**WORK TO BE COMPLETED**
Reproduce the passage on Amazon EBS limitations word for word, from its first sentence to its last.

If you have services running in the AWS, you’ll eventually need block storage to store data. Services like Amazon EBS (Elastic Block Storage) provide block storage to be used in your EC2 instances, Amazon EKS (Elastic Kubernetes Services), and others. While providing an easy to use, and fast option, there are several limitations you’ll eventually run into.
Amazon EBS: the Limitations
When building out a new system, quick iterations are generally key. That includes fast turnovers to test ideas, or validate approaches. Using out of the box services, like Amazon EBS helps with these requirements. Cloud providers like AWS offer these services to get customers started quickly.
That said, cloud block storage volumes, such as Amazon EBS (gp3, io2, io2 Block Express), provide fast storage with high IOPS, and low latency for your compute instances (Amazon EC2) or Kubernetes environments (Amazon EKS or self-hosted) in the same availability zones.
While quick to get started, eventually you may run into the following shortcomings, which will make scaling either complicated or expensive.

**EXTRACTED MATERIAL**
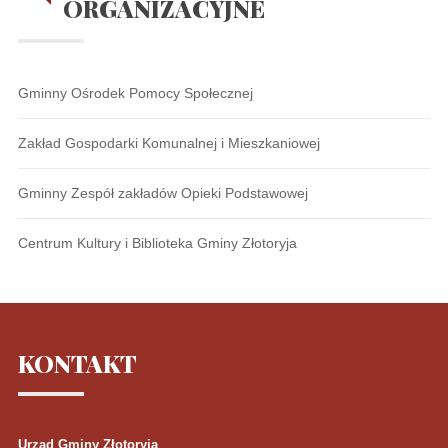
ORGANIZACYJNE
Gminny Ośrodek Pomocy Społecznej
Zakład Gospodarki Komunalnej i Mieszkaniowej
Gminny Zespół zakładów Opieki Podstawowej
Centrum Kultury i Biblioteka Gminy Złotoryja
KONTAKT
Urząd Gminy Złotoryja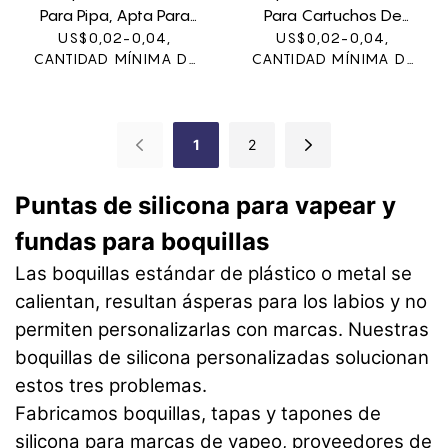
Para Pipa, Apta Para
Para Cartuchos De
Uso Alimentario, Color
US$0,02-0,04,
Vapeo: A Prueba De
US$0,02-0,04,
CANTIDAD MÍNIMA DE
CANTIDAD MÍNIMA DE
Personalizado.
Fugas Y Duraderos.
PEDIDO: 1000
PEDIDO: 1000
UNIDADES
UNIDADES
1
2
Puntas de silicona para vapear y
fundas para boquillas
Las boquillas estándar de plástico o metal se
calientan, resultan ásperas para los labios y no
permiten personalizarlas con marcas. Nuestras
boquillas de silicona personalizadas solucionan
estos tres problemas.
Fabricamos boquillas, tapas y tapones de
silicona para marcas de vapeo, proveedores de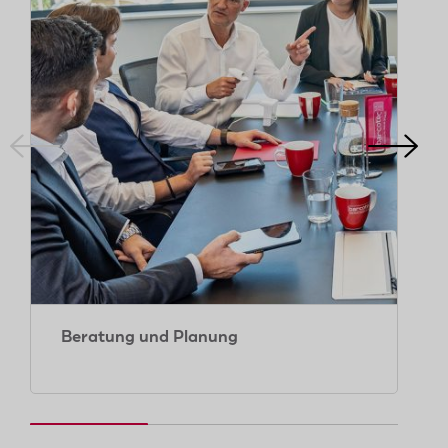
Beratung und Planung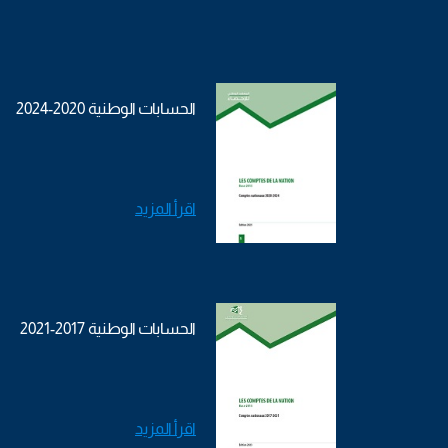
الحسابات الوطنية 2020-2024
اقرأ المزيد
الحسابات الوطنية 2017-2021
اقرأ المزيد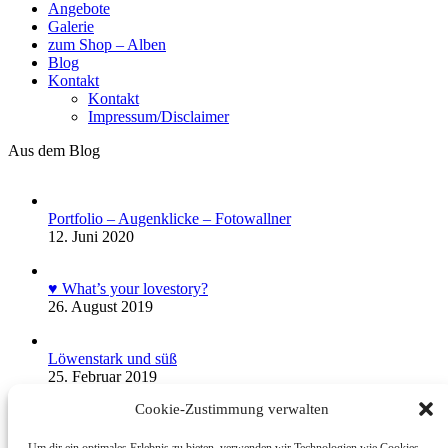
Angebote
Galerie
zum Shop – Alben
Blog
Kontakt
Kontakt
Impressum/Disclaimer
Aus dem Blog
Portfolio – Augenklicke – Fotowallner
12. Juni 2020
♥ What’s your lovestory?
26. August 2019
Löwenstark und süß
25. Februar 2019
Cookie-Zustimmung verwalten
© Foto Wallner 2017 - Alle Rechte Vorbehalten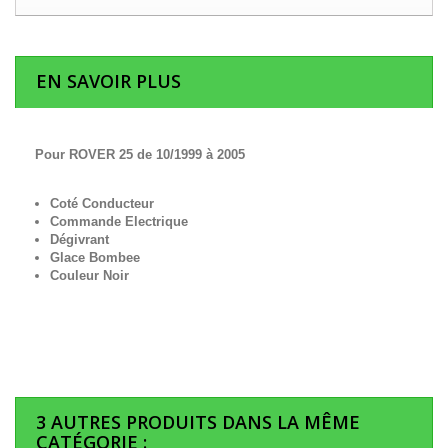
EN SAVOIR PLUS
Pour ROVER 25 de 10/1999 à 2005
Coté Conducteur
Commande Electrique
Dégivrant
Glace Bombee
Couleur Noir
3 AUTRES PRODUITS DANS LA MÊME
CATÉGORIE :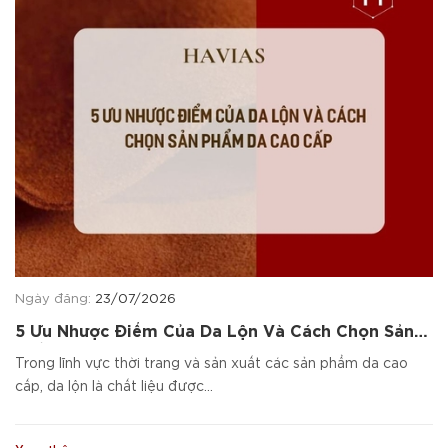
Ngày đăng:
23/07/2026
5 Ưu Nhược Điểm Của Da Lộn Và Cách Chọn Sản
Phẩm Da Cao Cấp
Trong lĩnh vực thời trang và sản xuất các sản phẩm da cao
cấp, da lộn là chất liệu được...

**WRITTEN SOLUTION**
If you have services running in the AWS, you’ll eventually need block storage to store data. Services like Amazon EBS (Elastic Block Storage) provide block storage to be used in your EC2 instances, Amazon EKS (Elastic Kubernetes Services), and others. While providing an easy to use, and fast option, there are several limitations you’ll eventually run into.
Amazon EBS: the Limitations
When building out a new system, quick iterations are generally key. That includes fast turnovers to test ideas, or validate approaches. Using out of the box services, like Amazon EBS helps with these requirements. Cloud providers like AWS offer these services to get customers started quickly.
That said, cloud block storage volumes, such as Amazon EBS (gp3, io2, io2 Block Express), provide fast storage with high IOPS, and low latency for your compute instances (Amazon EC2) or Kubernetes environments (Amazon EKS or self-hosted) in the same availability zones.
While quick to get started, eventually you may run into the following shortcomings, which will make scaling either complicated or expensive.